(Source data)
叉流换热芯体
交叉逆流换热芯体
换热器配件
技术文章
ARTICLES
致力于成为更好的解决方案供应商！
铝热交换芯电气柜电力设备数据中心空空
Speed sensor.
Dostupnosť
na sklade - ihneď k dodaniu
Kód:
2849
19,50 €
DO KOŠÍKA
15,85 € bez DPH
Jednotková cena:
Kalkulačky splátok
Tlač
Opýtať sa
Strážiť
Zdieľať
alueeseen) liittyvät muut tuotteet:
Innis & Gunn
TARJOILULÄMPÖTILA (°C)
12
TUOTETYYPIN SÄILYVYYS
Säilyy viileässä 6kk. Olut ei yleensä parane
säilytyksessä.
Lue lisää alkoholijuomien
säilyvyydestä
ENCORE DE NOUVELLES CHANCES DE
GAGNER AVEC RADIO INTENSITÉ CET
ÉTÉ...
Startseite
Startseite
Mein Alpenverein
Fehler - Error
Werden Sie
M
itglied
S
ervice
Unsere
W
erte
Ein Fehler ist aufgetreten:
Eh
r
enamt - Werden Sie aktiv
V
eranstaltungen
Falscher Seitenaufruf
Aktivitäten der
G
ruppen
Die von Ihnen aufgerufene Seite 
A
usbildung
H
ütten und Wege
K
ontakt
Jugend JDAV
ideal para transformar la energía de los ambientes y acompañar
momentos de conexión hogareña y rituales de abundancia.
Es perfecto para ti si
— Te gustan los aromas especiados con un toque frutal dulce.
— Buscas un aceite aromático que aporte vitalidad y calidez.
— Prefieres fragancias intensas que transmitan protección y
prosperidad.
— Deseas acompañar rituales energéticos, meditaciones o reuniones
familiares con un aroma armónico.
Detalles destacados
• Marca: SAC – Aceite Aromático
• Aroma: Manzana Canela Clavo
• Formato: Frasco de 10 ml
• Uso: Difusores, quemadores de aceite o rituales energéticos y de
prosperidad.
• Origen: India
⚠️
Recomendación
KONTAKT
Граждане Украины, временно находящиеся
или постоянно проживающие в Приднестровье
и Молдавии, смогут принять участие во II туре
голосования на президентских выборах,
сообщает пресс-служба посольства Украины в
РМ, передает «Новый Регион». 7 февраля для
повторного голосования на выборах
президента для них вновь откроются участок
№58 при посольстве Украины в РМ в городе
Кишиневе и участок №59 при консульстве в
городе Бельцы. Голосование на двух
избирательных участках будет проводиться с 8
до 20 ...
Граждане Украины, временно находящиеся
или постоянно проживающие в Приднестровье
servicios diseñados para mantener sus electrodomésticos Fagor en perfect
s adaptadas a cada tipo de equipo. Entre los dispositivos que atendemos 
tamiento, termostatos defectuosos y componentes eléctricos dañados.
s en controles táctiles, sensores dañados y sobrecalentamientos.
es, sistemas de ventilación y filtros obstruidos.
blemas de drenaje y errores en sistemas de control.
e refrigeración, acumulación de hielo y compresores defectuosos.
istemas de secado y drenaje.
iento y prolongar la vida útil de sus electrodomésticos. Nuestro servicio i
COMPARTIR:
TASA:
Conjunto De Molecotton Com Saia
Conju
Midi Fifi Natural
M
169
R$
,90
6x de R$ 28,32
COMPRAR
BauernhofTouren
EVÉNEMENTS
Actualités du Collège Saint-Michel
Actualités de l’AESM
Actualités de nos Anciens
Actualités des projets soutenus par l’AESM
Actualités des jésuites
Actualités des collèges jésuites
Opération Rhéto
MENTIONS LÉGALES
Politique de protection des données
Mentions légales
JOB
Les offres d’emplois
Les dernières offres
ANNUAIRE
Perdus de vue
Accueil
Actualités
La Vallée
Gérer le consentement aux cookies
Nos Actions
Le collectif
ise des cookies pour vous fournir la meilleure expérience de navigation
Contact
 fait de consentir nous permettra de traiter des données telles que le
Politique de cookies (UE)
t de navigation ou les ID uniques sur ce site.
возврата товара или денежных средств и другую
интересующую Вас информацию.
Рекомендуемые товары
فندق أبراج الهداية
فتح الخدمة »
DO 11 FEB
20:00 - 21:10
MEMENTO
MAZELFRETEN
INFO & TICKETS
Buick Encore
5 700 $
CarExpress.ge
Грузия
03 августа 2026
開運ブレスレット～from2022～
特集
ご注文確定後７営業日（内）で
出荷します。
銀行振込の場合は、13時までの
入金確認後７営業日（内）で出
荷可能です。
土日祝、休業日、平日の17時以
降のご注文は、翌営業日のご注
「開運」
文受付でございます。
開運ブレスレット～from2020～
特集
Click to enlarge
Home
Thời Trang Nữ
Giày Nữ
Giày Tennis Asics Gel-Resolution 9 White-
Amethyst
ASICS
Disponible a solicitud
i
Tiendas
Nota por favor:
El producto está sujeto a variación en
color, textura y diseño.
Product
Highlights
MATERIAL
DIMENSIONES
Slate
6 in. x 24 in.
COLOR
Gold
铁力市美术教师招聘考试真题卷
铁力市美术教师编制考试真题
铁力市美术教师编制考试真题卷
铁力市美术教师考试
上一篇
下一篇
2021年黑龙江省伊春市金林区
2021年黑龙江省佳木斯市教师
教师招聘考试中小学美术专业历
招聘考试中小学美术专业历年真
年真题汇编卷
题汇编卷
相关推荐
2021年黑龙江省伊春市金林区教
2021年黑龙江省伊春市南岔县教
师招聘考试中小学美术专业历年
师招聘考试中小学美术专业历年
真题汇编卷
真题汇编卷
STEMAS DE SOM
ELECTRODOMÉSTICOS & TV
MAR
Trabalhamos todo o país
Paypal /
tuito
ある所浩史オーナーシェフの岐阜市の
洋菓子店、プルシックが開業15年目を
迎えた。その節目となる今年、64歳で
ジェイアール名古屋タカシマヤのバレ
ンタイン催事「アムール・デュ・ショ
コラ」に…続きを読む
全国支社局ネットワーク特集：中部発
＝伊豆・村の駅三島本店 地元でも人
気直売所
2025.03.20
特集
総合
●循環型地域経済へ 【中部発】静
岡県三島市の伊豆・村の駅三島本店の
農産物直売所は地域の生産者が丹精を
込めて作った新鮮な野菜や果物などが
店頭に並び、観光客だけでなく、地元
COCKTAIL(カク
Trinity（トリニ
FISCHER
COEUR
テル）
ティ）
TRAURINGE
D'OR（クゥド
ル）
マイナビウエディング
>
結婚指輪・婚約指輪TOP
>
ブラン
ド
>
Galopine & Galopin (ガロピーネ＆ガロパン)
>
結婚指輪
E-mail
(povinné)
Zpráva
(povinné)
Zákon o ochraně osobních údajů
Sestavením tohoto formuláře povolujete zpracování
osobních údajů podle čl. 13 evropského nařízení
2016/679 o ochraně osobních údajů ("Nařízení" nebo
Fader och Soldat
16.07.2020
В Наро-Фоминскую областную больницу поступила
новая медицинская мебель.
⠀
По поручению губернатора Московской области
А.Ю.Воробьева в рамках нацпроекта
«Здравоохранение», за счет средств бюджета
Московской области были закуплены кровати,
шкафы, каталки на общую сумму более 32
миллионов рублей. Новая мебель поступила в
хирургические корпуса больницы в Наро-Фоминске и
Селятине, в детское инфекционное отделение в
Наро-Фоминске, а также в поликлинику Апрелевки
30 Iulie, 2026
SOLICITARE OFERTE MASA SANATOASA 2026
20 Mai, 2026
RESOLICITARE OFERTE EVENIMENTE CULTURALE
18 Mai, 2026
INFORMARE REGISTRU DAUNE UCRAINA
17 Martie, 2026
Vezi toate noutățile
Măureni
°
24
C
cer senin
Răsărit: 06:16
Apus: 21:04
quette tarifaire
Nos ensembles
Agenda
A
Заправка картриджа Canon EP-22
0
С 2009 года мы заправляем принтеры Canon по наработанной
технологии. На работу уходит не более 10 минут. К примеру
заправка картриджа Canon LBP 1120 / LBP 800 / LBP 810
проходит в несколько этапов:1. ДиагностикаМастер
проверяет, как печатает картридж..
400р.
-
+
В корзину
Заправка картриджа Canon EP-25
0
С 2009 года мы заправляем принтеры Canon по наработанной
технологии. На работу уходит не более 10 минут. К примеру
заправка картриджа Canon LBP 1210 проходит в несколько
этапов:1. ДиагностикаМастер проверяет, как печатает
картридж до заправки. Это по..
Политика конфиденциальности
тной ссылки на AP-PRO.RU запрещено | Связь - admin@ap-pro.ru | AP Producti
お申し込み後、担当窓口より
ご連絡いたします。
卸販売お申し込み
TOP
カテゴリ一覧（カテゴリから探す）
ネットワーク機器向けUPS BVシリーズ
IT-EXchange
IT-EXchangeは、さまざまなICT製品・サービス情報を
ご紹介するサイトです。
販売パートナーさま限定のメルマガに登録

§ HOW TO COMPLETE THIS TASK
Write out the entries word for word, from their first line up to and including the line that contains "TUOTETYYPIN SÄILYVYYS".

§ FINISHED EXERCISE
叉流换热芯体
交叉逆流换热芯体
换热器配件
技术文章
ARTICLES
致力于成为更好的解决方案供应商！
铝热交换芯电气柜电力设备数据中心空空
Speed sensor.
Dostupnosť
na sklade - ihneď k dodaniu
Kód:
2849
19,50 €
DO KOŠÍKA
15,85 € bez DPH
Jednotková cena:
Kalkulačky splátok
Tlač
Opýtať sa
Strážiť
Zdieľať
alueeseen) liittyvät muut tuotteet:
Innis & Gunn
TARJOILULÄMPÖTILA (°C)
12
TUOTETYYPIN SÄILYVYYS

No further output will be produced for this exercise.